Activity:
Repeat every line of text in the records below word for word, and leave the pictures out of your answer.

Saved data entries:
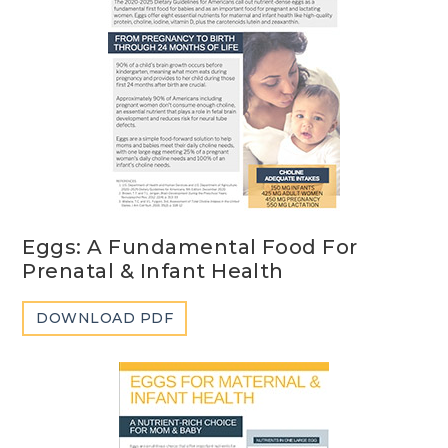
Eggs: A Fundamental Food For
Prenatal & Infant Health
DOWNLOAD PDF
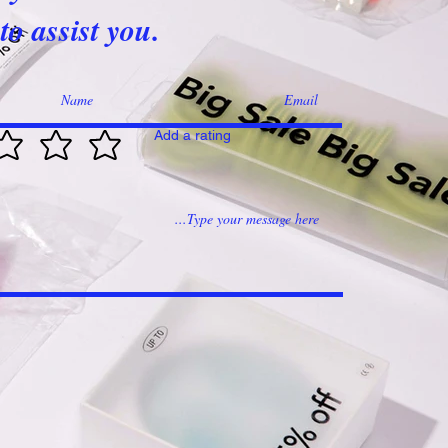
to assist you.
Add a rating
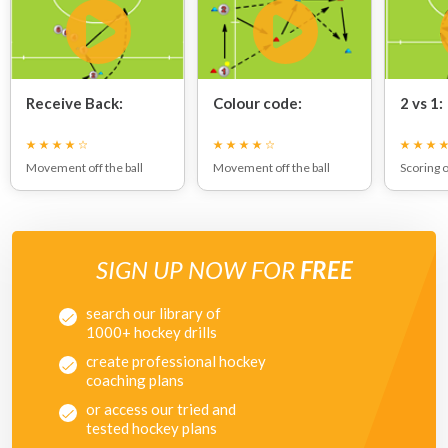
Receive Back:
Colour code:
2 vs 1:
Movement off the ball
Movement off the ball
Scoring 
SIGN UP NOW FOR
FREE
search our library of
1000+ hockey drills
create professional hockey
coaching plans
or access our tried and
tested hockey plans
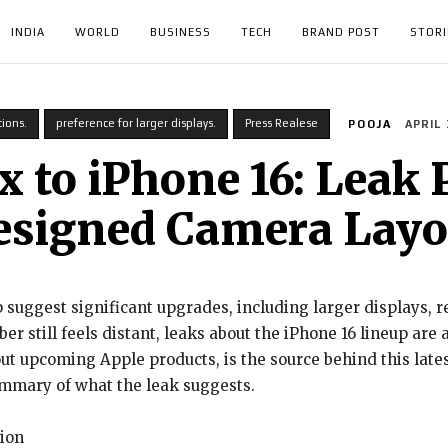
INDIA
WORLD
BUSINESS
TECH
BRAND POST
STORI
ions.
preference for larger displays.
Press Realese
POOJA
APRIL 
 to iPhone 16: Leak 
esigned Camera Layo
 suggest significant upgrades, including larger displays, 
r still feels distant, leaks about the iPhone 16 lineup are 
ut upcoming Apple products, is the source behind this lates
ummary of what the leak suggests.
tion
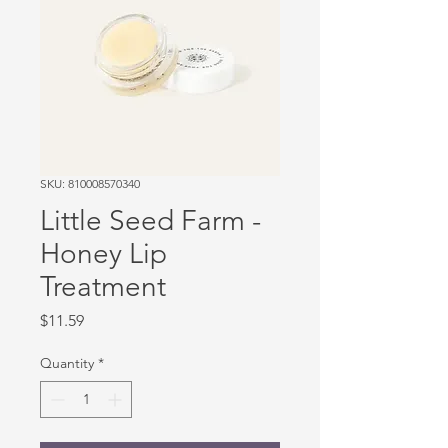
SKU: 810008570340
Little Seed Farm -
Honey Lip
Treatment
Price
$11.59
Quantity
*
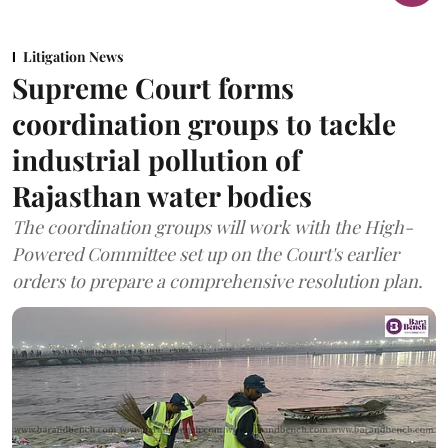
Litigation News
Supreme Court forms
coordination groups to tackle
industrial pollution of
Rajasthan water bodies
The coordination groups will work with the High-
Powered Committee set up on the Court's earlier
orders to prepare a comprehensive resolution plan.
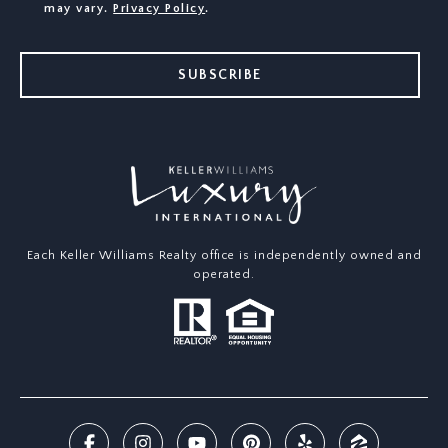
may vary.
Privacy Policy
.
SUBSCRIBE
Each Keller Williams Realty office is independently owned and
operated.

Expected output:
Eggs: A Fundamental Food For
Prenatal & Infant Health
DOWNLOAD PDF
to assist you.
Add a rating
Receive Back:
Colour code:
2 vs 1:
Movement off the ball
Movement off the ball
Scoring 
SIGN UP NOW FOR
FREE
search our library of
1000+ hockey drills
create professional hockey
coaching plans
or access our tried and
tested hockey plans
INDIA
WORLD
BUSINESS
TECH
BRAND POST
STORI
ions.
preference for larger displays.
Press Realese
POOJA
APRIL 
 to iPhone 16: Leak 
esigned Camera Layo
 suggest significant upgrades, including larger displays, 
r still feels distant, leaks about the iPhone 16 lineup are 
ut upcoming Apple products, is the source behind this lates
ummary of what the leak suggests.
tion
SKU: 810008570340
Little Seed Farm -
Honey Lip
Treatment
Price
$11.59
Quantity
*
Litigation News
Supreme Court forms
coordination groups to tackle
industrial pollution of
Rajasthan water bodies
The coordination groups will work with the High-
Powered Committee set up on the Court's earlier
orders to prepare a comprehensive resolution plan.
may vary.
Privacy Policy
.
SUBSCRIBE
Each Keller Williams Realty office is independently owned and
operated.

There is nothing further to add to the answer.